#### [What is needed]
Give the lines from the start of the records through the line containing "additional services that" as a JSON list of strings, one string per line, with blank lines left out.

#### [Extracted records]

.....

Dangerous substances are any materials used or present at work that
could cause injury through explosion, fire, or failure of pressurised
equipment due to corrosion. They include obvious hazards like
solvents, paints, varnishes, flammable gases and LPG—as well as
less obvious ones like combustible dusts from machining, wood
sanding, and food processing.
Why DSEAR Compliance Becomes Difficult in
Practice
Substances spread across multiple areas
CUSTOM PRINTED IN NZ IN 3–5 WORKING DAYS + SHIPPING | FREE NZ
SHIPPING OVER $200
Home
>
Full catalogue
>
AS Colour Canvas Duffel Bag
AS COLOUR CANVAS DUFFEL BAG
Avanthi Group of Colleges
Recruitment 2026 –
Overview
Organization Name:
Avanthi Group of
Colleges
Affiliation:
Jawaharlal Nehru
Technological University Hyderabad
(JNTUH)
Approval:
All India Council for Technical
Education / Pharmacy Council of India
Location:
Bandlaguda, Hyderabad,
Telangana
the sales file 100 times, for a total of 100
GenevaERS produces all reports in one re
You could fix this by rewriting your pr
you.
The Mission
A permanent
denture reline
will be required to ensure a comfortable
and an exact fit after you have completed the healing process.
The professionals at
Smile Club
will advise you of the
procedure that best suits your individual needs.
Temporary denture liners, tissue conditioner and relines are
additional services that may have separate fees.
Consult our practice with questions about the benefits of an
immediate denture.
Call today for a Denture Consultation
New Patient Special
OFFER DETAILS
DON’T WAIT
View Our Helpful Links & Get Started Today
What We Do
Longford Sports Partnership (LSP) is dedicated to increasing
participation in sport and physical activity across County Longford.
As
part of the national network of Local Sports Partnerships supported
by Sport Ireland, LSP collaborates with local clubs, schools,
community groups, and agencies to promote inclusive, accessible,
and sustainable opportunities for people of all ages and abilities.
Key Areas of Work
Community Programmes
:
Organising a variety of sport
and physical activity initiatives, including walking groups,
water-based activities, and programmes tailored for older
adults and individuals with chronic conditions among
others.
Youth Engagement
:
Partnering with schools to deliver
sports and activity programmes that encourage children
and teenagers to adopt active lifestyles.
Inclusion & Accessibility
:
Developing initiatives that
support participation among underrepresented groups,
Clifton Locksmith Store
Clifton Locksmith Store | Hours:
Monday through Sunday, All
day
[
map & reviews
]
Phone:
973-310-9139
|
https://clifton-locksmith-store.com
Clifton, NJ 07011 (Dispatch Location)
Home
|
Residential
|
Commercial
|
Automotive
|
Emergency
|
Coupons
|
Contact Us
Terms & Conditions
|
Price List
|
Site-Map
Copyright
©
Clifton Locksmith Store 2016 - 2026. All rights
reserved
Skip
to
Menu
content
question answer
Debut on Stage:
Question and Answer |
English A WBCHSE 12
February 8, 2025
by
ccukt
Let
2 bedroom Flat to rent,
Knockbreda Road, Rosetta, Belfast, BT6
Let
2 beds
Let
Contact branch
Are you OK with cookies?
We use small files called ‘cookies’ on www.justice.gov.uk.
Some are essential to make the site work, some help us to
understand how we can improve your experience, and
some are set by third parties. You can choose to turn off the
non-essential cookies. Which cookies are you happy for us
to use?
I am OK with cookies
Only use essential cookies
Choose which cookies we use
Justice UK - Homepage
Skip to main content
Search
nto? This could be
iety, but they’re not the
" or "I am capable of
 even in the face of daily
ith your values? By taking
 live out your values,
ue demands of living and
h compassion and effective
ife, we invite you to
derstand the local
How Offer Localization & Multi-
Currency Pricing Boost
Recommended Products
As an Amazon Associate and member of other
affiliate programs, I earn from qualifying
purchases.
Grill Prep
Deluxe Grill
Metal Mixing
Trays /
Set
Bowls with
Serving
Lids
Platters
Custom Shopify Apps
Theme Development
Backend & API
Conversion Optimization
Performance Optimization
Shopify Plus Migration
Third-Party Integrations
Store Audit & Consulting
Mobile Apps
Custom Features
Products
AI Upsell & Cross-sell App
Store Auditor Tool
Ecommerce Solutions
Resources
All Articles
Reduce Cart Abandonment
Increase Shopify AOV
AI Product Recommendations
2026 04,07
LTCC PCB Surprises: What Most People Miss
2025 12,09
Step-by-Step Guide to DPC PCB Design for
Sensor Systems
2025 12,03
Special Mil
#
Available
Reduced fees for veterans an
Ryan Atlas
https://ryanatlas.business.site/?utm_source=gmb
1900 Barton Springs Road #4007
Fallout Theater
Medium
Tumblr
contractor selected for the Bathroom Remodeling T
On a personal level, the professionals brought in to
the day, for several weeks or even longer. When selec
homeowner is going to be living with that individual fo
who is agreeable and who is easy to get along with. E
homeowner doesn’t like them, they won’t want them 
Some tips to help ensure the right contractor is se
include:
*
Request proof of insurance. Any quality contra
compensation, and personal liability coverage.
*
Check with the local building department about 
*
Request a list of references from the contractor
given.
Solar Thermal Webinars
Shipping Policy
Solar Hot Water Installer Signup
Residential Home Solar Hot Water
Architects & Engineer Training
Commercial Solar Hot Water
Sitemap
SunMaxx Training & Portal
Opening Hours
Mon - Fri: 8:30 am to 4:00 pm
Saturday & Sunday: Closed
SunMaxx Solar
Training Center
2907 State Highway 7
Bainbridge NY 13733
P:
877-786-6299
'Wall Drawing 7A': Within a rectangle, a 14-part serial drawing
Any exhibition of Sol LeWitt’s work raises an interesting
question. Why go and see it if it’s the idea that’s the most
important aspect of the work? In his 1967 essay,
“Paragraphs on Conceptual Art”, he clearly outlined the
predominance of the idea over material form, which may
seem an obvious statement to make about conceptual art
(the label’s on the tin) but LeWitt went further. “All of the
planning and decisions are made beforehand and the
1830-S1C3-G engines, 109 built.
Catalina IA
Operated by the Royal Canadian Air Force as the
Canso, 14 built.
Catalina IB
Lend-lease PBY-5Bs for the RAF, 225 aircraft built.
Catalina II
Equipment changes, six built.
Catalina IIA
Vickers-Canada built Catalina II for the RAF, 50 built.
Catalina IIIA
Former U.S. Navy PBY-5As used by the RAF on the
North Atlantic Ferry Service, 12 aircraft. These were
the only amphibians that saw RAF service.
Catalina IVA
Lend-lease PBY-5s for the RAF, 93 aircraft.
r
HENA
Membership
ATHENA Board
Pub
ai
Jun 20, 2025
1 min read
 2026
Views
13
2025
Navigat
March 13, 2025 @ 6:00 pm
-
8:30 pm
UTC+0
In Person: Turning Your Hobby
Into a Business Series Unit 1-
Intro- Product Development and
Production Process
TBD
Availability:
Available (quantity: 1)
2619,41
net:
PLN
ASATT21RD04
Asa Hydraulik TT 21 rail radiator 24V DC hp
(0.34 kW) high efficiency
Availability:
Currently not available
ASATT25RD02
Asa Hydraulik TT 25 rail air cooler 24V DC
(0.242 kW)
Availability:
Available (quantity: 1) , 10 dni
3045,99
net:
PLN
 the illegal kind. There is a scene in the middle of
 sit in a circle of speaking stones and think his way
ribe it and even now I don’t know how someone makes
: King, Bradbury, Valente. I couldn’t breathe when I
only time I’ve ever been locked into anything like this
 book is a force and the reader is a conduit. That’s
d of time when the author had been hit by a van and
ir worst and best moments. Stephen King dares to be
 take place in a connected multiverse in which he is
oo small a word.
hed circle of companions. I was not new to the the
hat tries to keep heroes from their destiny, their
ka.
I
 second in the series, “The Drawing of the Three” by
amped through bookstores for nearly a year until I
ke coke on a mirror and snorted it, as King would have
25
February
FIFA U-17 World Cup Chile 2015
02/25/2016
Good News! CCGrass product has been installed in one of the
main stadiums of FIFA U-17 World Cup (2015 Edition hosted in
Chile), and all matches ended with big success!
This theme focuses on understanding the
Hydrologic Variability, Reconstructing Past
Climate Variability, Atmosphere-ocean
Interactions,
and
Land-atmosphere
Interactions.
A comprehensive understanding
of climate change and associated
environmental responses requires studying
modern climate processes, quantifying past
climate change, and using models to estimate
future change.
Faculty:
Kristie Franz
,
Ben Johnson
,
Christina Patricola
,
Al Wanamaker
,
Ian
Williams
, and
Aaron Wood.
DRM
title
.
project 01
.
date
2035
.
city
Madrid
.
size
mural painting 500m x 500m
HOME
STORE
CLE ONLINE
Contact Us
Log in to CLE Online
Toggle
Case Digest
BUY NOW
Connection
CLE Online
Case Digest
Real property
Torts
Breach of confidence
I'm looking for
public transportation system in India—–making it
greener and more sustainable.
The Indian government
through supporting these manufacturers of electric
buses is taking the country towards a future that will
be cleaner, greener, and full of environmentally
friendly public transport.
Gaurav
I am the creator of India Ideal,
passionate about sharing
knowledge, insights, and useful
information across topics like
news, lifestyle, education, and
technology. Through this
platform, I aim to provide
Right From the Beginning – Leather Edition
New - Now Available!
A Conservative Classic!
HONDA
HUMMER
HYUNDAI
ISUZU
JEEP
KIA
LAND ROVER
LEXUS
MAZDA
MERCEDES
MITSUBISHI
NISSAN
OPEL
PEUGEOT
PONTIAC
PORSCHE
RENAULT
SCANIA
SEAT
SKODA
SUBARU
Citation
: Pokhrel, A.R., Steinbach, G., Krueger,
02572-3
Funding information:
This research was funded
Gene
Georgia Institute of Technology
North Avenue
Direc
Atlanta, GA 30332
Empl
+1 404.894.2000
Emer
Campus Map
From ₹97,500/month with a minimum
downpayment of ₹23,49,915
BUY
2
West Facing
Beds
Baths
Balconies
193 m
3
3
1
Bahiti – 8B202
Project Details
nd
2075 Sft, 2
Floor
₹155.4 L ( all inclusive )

.....

#### [Answer to this problem]
[
  "Dangerous substances are any materials used or present at work that",
  "could cause injury through explosion, fire, or failure of pressurised",
  "equipment due to corrosion. They include obvious hazards like",
  "solvents, paints, varnishes, flammable gases and LPG—as well as",
  "less obvious ones like combustible dusts from machining, wood",
  "sanding, and food processing.",
  "Why DSEAR Compliance Becomes Difficult in",
  "Practice",
  "Substances spread across multiple areas",
  "CUSTOM PRINTED IN NZ IN 3–5 WORKING DAYS + SHIPPING | FREE NZ",
  "SHIPPING OVER $200",
  "Home",
  ">",
  "Full catalogue",
  ">",
  "AS Colour Canvas Duffel Bag",
  "AS COLOUR CANVAS DUFFEL BAG",
  "Avanthi Group of Colleges",
  "Recruitment 2026 –",
  "Overview",
  "Organization Name:",
  "Avanthi Group of",
  "Colleges",
  "Affiliation:",
  "Jawaharlal Nehru",
  "Technological University Hyderabad",
  "(JNTUH)",
  "Approval:",
  "All India Council for Technical",
  "Education / Pharmacy Council of India",
  "Location:",
  "Bandlaguda, Hyderabad,",
  "Telangana",
  "the sales file 100 times, for a total of 100",
  "GenevaERS produces all reports in one re",
  "You could fix this by rewriting your pr",
  "you.",
  "The Mission",
  "A permanent",
  "denture reline",
  "will be required to ensure a comfortable",
  "and an exact fit after you have completed the healing process.",
  "The professionals at",
  "Smile Club",
  "will advise you of the",
  "procedure that best suits your individual needs.",
  "Temporary denture liners, tissue conditioner and relines are",
  "additional services that may have separate fees."
]